As it is, in a world of 30-40 (and climbing) students per classroom and 5+ classes a day, a teacher who tried to one-on-one mentor every student they came across would be fired. They wouldn't have the time to actually teach the curriculum of the class, and would quickly find themselves out of a job.

Let's not blame and shame this teacher - that's the equivalent of blaming a brick that falls off the roof of a shoddily-constructed building for killing a bystander. Instead of blaming the contractors who built the roof, let's put the brick on trial.

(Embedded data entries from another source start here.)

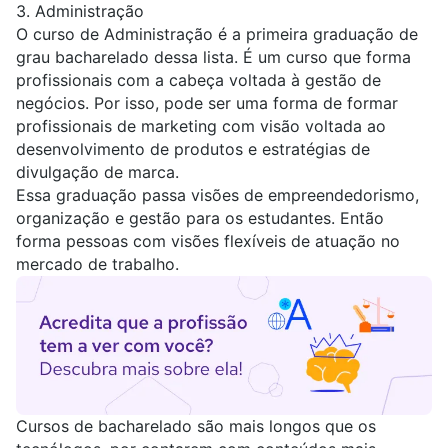
3.
Administração
O curso de Administração é a primeira graduação de
grau bacharelado dessa lista. É um curso que forma
profissionais com a cabeça voltada à gestão de
negócios. Por isso, pode ser uma forma de formar
profissionais de marketing com visão voltada ao
desenvolvimento de produtos e estratégias de
divulgação de marca.
Essa graduação passa visões de empreendedorismo,
organização e gestão para os estudantes. Então
forma pessoas com visões flexíveis de atuação no
mercado de trabalho.
Cursos de bacharelado são mais longos que os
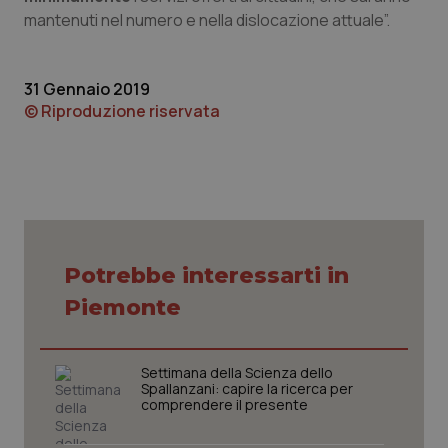
mantenuti nel numero e nella dislocazione attuale”.
Piemonte
HIV
Provincia Autonoma di Bolzano
Infezioni & Febbre
31 Gennaio 2019
© Riproduzione riservata
Provincia Autonoma di Trento
Ipertensione & Scompenso
Puglia
Malattie rare
Sardegna
Malattia di Crohn & Rettocolite Ulcerosa
Potrebbe interessarti in
Sicilia
Neuroscienze & patologie neurodegenerative
Piemonte
Toscana
Obesità
Settimana della Scienza dello
Spallanzani: capire la ricerca per
Umbria
Oftalmologia
comprendere il presente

Be carefull with the rage. See my comment. Basically, we don't know the whole story. All we know was she was bullied, she got A, the teacher didn't notice, and the mother didn't talk to the teacher and here we are reading her post publicly. Well, she got A. That's all we know. Did she behave differently in her clasroom after the incident? Say, shown more aggressive behavior or come to class with a sad face? No. The article did not say that. Can we see it is possible that the daughter carried a fake smile to class and because her performance fooled the teacher? Don't jump to the table without facts from both sides.